[start]

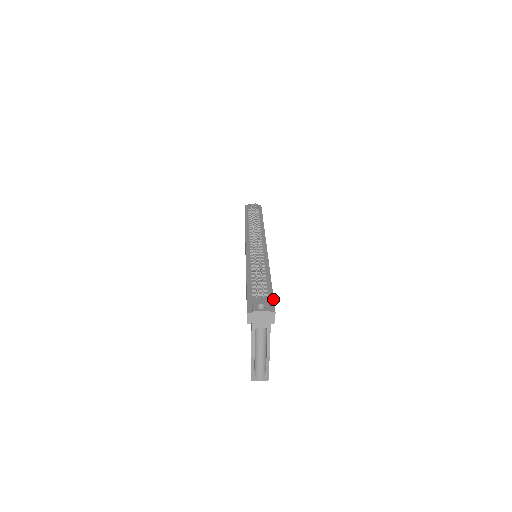
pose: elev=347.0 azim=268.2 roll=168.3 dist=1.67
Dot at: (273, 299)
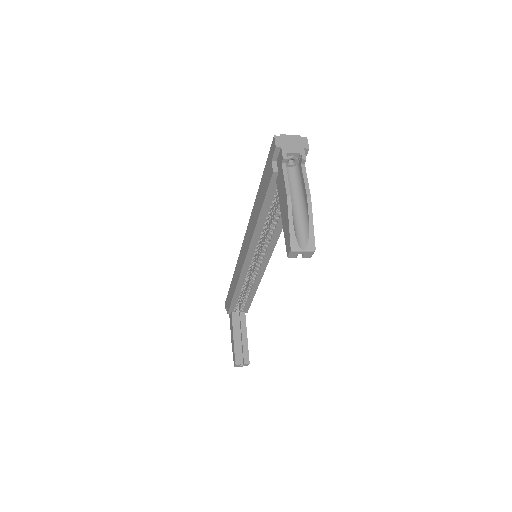
Dot at: occluded
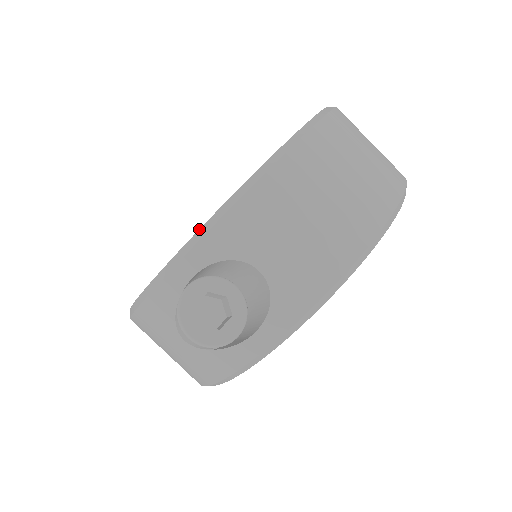
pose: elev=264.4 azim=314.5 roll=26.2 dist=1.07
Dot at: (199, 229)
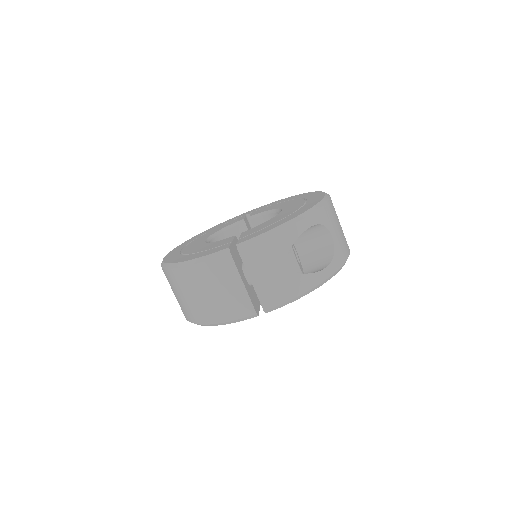
Dot at: (313, 206)
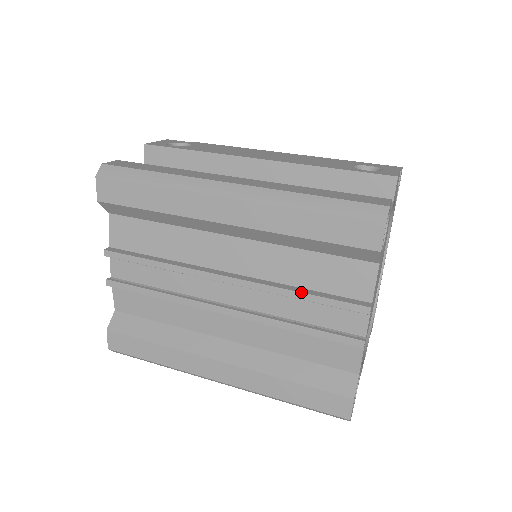
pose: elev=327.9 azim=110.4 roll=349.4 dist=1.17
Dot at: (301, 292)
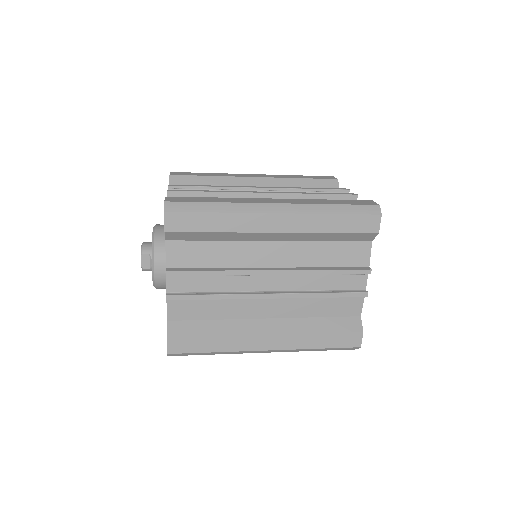
Dot at: (310, 188)
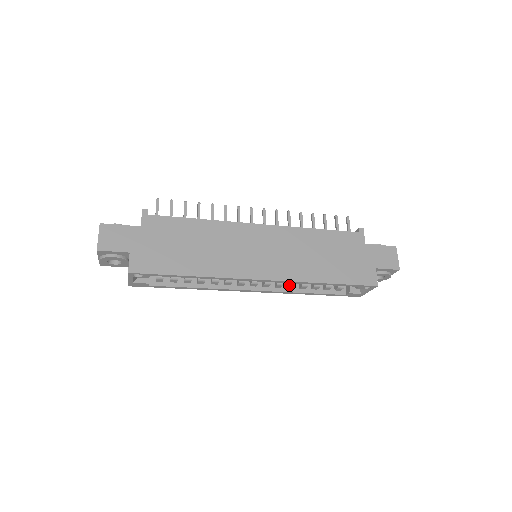
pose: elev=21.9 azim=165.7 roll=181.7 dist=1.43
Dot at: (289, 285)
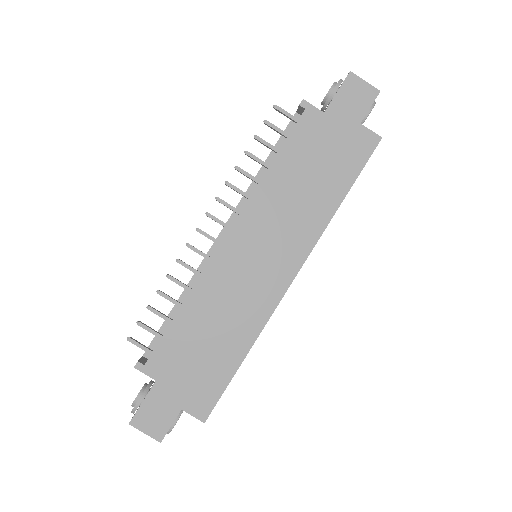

[end]

_Description of the task_
Starting with the line that contains "pose: elev=21.9 azim=165.7" and continuing through the end of the rows, arrange the lines as a JSON list of strings, one string per line, with blank lines omitted. Leave the pictures out of the list.

_Problem solution_
[
  "pose: elev=21.9 azim=165.7 roll=181.7 dist=1.43",
  "Dot at: (289, 285)"
]